Olhar sobre paredes enquanto se sobe ou desce a escada rolante do Aeroporto de Miami (EUA) passou a ser uma ação que viajante nenhum, deverá deixar de fazer. É que dois murais – de 15,5 x 5,5 m –, pintados por *Hector Paride Bernabó, Carybé (1911-1997), em 1960, foram dispostos ali, um de cada lado. O movimento uniforme e intermitente das escadas permite um efeito como se fosse um “travelling”, e facilita a fruição porque aproxima o observador, que poderá ver com detalhes as figuras que povoam o universo do artista.

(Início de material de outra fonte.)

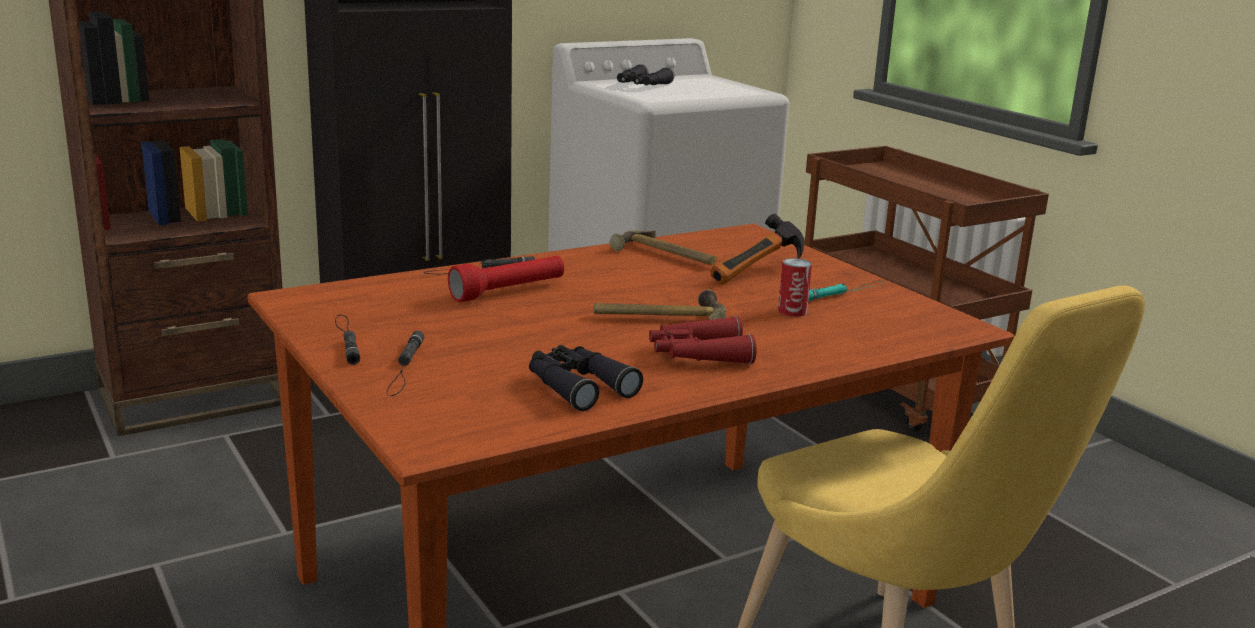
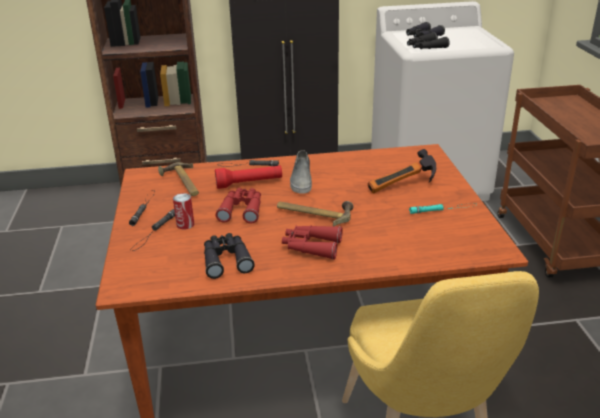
camera: 25 degrees right, 10 degrees up
(533, 324) = (242, 210): none -> red binoculars
(592, 280) = (301, 180): none -> grey shoe
(662, 97) = (425, 47): none -> black binoculars
(664, 255) = (359, 165): hammer -> hammer (182, 183)
(792, 311) = (396, 220): can -> can (185, 224)

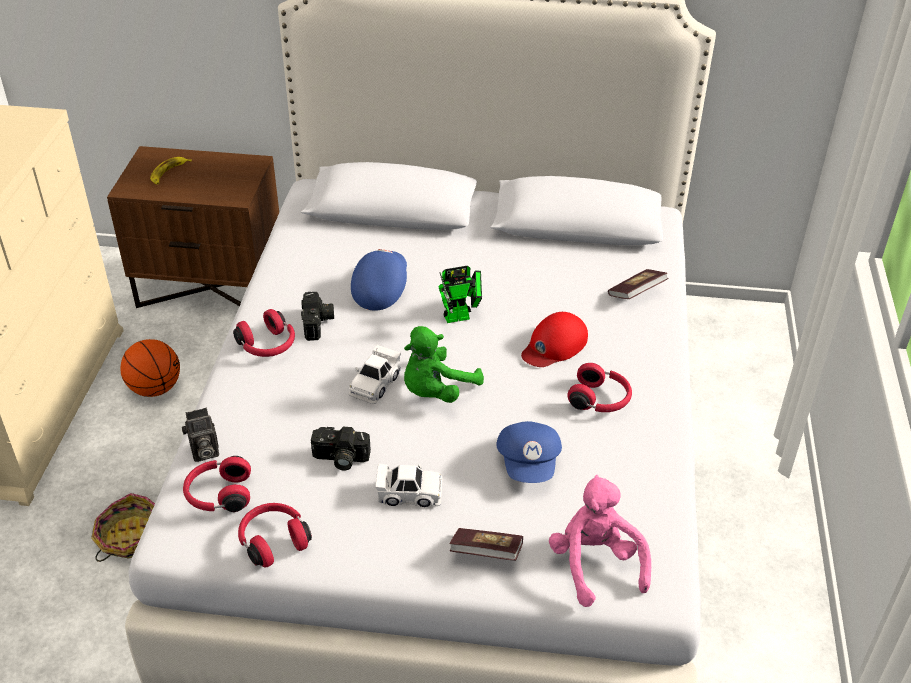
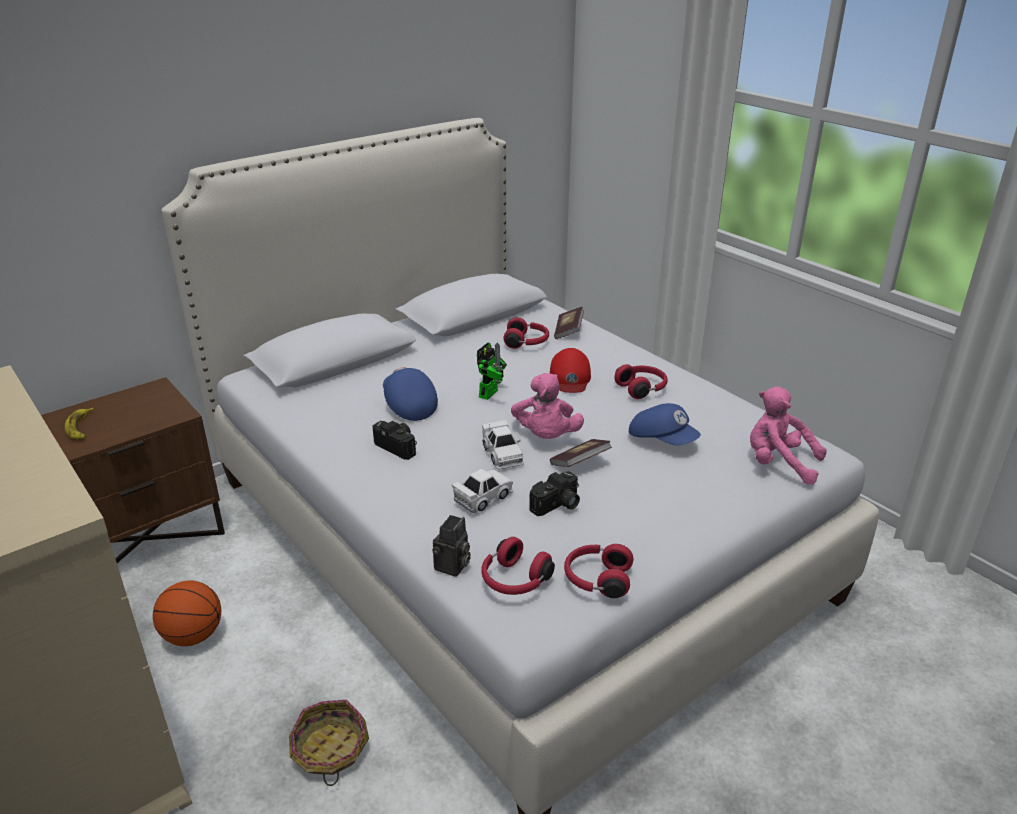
camera: 45 degrees left, 10 degrees down
(268, 346) = (384, 478): red headphones -> red headphones (527, 342)
(409, 494) = (629, 497): white toy car -> white toy car (483, 497)
(436, 391) = (546, 436): green plush toy -> pink plush toy
(486, 553) = (723, 496): book -> book (580, 463)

As obras foram instaladas no Aeroporto de Miami porque, há dois anos, a Odebrecht soube, por meio de uma baiana, que as pinturas poderiam ser demolidas junto com a ala em que estavam fixadas no Aeroporto John Kennedy, em Nova York. A empresa promoveu a retirada, a restauração e transferência dos painéis. Dia 25 de junho passado, as peças, que simbolizam a história e a cultura dos Estados Unidos, foram redescobertas numa recepção com autoridades, executivos da empresa e familiares do artista. Os murais "Alegria e Festa das Américas" e "A Descoberta do Oeste", foram pintados e instalados por Carybé há 50 anos, depois de ganharem o primeiro e o segundo lugar em um concurso promovido pela American Airlines para escolha de trabalhos para decorar o setor que a companhia ocupava no Aeroporto de Nova York.
Em 2007, antes de uma reforma começar a ser feita, a baiana Beatrice Esteve, voltava para o Brasil. O carregador de malas Darren Hoggard comentou que aquelas obras de artista seriam destruídas por causa da reforma. Darren arriou as malas de Beatrice no chão e os dois selaram o compromisso de encontrar um jeito de preservar as obras. E seguiram para os balcões da American Airlines, mas logo viram que nada seria encaminhado por ali. Ao chegar a São Paulo, Beatrice contatou o Conselho de Administração da Odebrecht, desencadeou uma operação emergencial. Isto porque as telas tinham sido pintadas diretamente na parede e esse aspecto significava que dificilmente poderiam ser apartadas. Ninguém sabia como se poderia retirar as pinturas sem danificá-las, tampouco onde recolocá-las.
Pensou-se em mandar as peças para a Bahia, o mais sensato foi depositá-las em galpões no Bronx, para restauração. Em dezembro, em um inóspito aeroporto em processo de demolição, sem energia para iluminação ou calefação, os restauradores tiveram que trabalhar em ritmo acelerado. Retiraram a parede dividindo cada obra em seis pedaços de 1 tonelada cada, que foram acomodados em berços separados construídos especialmente para eles. Qualquer erro poderia significar destruição irreparável. Carybé construiu e instalou os imensos painéis sozinho e de forma a permitir a remoção, construiu uma parede de quatro centímentros de espessura com dois centímetros de espaço vazio atrás, e assim criou possibilidades para que os painéis fossem retirados. Os detalhes do trabalho foram divididos em quatro fases: retirada da parede, restauração, viagem de caminhão de Nova York a Miami, e a colocação dos painéis
nas paredes do aeroporto de Miami.
"Discovery and Settlement of the West"
Os estilos variados da arte de Carybé refletem o sabor das diversas etnias da cidade, como a rica cultura de Miami. Sua arte de cores vibrantes, cultura rica e tradições místicas da Bahia.
"Rejoicing and Festival of the Americas"
A celebração da vida e o respeito à diversidade cultural compartilhadas entre Carybé e a comunidade de Miami, fazendo do Aeroporto de Miami lugar perfeito para seus murais.
(Jornal "A Tarde" de 28 de junho de 2009 )
*Hector Julio Páride Bernabó ou Carybé foi pintor, gravador, desenhista, ilustrador, ceramista, escultor, muralista, pesquisador, historiador e jornalista argentino naturalizado e radicado no Brasil.